Introducing ChatGPT, the conversational and image-savvy AI! Taking "super assistant" to the next level.

ChatGPT will speak up and has 5 different voices, directly competing with C-end personal assistants like Siri, and can also answer or give suggestions based on pictures.

OpenAI announced on its official website on Monday that it will launch voice and image capabilities for ChatGPT in the next two weeks, targeting Plus and enterprise users. These new features will allow users to engage in voice conversations or show images to ChatGPT.

In terms of voice capabilities, ChatGPT can now answer questions and follow commands using voice, directly competing with consumer personal assistants like Apple's Siri. Additionally, ChatGPT will offer five different voices for users to choose from, and it will support functions such as generating text from voice audio and translating podcast voices into other languages.

As for image capabilities, users can submit images and ask related questions, and ChatGPT will provide answers or suggestions based on the images. It is reported that the voice capabilities will be launched on iOS and Android platforms, while the image capabilities will be available on all platforms.

OpenAI has upgraded the interaction between users and ChatGPT, allowing users to prompt the chatbot not only by typing in the text box but also by speaking out loud. This functionality is not unfamiliar, similar to conversing with Google Assistant, but OpenAI aims to provide better answers due to improvements in underlying technology. Currently, most virtual assistants rely on large models for reconstruction, and OpenAI is simply leading the way.

OpenAI released the ChatGPT application in May this year, which already includes the feature of converting speech to text. Adding voice responses allows users to feel engaged in more human-like conversations. The company hopes that this new feature will encourage users to use its mobile application anytime and anywhere, directly competing with personal assistant products such as Google Assistant, Apple's Siri, or Amazon's Alexa.

OpenAI is also launching a new text-to-speech model, claiming that it can "generate human-like audio from text and a few seconds of speech sample." Users can choose from five options for ChatGPT's voice, but OpenAI seems to believe that the potential of this model goes far beyond that. For example, OpenAI is collaborating with Spotify to translate podcasts into other languages while preserving the voice of the podcast. Synthetic speech has many interesting applications, and OpenAI may become an important part of this industry.

The company also stated that paid and enterprise users will have access to image capabilities. Image search is somewhat similar to Google Lens, where users can simply take a picture of something they are interested in, and ChatGPT will identify the subject and provide a corresponding response.

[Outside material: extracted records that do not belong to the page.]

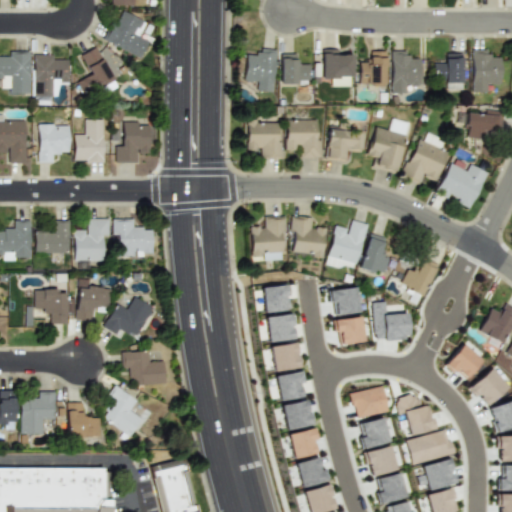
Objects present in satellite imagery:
building: (119, 2)
building: (120, 2)
street lamp: (16, 8)
street lamp: (101, 8)
road: (48, 23)
road: (400, 24)
building: (126, 33)
building: (124, 34)
building: (94, 67)
building: (335, 67)
building: (259, 69)
building: (291, 69)
building: (371, 69)
building: (482, 69)
building: (448, 70)
building: (92, 71)
building: (401, 71)
building: (13, 72)
building: (14, 72)
building: (47, 72)
building: (45, 73)
building: (479, 124)
building: (300, 137)
building: (12, 138)
building: (261, 138)
building: (11, 140)
building: (49, 140)
building: (431, 140)
building: (49, 141)
building: (86, 141)
building: (129, 141)
building: (87, 142)
building: (130, 142)
building: (339, 142)
building: (383, 147)
building: (421, 161)
traffic signals: (178, 162)
street lamp: (233, 162)
street lamp: (151, 174)
street lamp: (71, 176)
building: (459, 183)
traffic signals: (240, 187)
road: (104, 190)
traffic signals: (147, 190)
road: (368, 194)
road: (209, 209)
road: (494, 211)
road: (179, 212)
street lamp: (237, 213)
traffic signals: (210, 214)
street lamp: (161, 217)
building: (304, 236)
building: (128, 237)
building: (130, 238)
building: (50, 239)
building: (50, 239)
building: (266, 239)
building: (14, 240)
building: (14, 240)
building: (87, 240)
building: (88, 242)
building: (343, 244)
street lamp: (446, 248)
building: (371, 255)
building: (416, 276)
street lamp: (170, 297)
building: (272, 298)
road: (450, 298)
building: (86, 299)
building: (89, 299)
building: (341, 300)
building: (48, 303)
building: (48, 304)
road: (440, 304)
road: (451, 309)
building: (126, 316)
building: (125, 317)
road: (439, 321)
building: (495, 322)
road: (311, 323)
building: (386, 323)
building: (277, 327)
building: (346, 329)
building: (509, 348)
building: (282, 356)
road: (363, 361)
building: (460, 361)
road: (41, 362)
building: (141, 367)
building: (140, 368)
street lamp: (106, 375)
building: (287, 385)
building: (485, 386)
street lamp: (256, 392)
building: (365, 401)
building: (6, 408)
building: (7, 410)
building: (35, 411)
building: (118, 411)
building: (121, 411)
building: (34, 412)
building: (293, 414)
building: (500, 414)
building: (412, 415)
building: (78, 420)
building: (78, 422)
road: (467, 426)
building: (370, 432)
road: (333, 440)
building: (300, 442)
building: (425, 446)
building: (503, 447)
building: (377, 460)
road: (65, 464)
road: (234, 464)
building: (307, 471)
building: (436, 474)
building: (504, 478)
building: (169, 486)
building: (387, 487)
building: (49, 490)
building: (170, 490)
road: (132, 494)
building: (316, 499)
building: (438, 501)
building: (503, 502)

For example, users can upload a picture of pink sunglasses and ask the chatbot to recommend matching outfits, or submit a picture of a math problem and request assistance in solving it. Analysis suggests that since the launch of ChatGPT in early 2022, OpenAI has been working hard to add more features and capabilities to its chatbot while avoiding the emergence of new problems. With this update, the company is attempting to find a balance by consciously limiting what its new model can do.

However, this approach is not a long-term solution. As more people use voice control and image search, and as ChatGPT gradually becomes a truly multimodal and practical virtual assistant, maintaining safe and reasonable boundaries will become increasingly difficult.

ChatGPT aims to become a "super assistant"

This upgrade undoubtedly brings ChatGPT one step closer to becoming a "super intelligent personal work assistant" and intensifies competition with downstream software.

As previously mentioned, OpenAI CEO Sam Altman privately told developers that the company hopes to transform ChatGPT into a "super intelligent personal work assistant" capable of performing various tasks based on personal and work needs, such as drafting emails or documents in the user's style and providing up-to-date information on relevant business matters.

Analysis suggests that both Microsoft and OpenAI can provide technical services to B2B customers who need to build AI capabilities, creating a direct business conflict between the two. In the long run, if OpenAI accelerates its efforts to develop software for individuals and businesses, ChatGPT may reshape the consumer application ecosystem, and a "breakup" between the two may be inevitable sooner or later.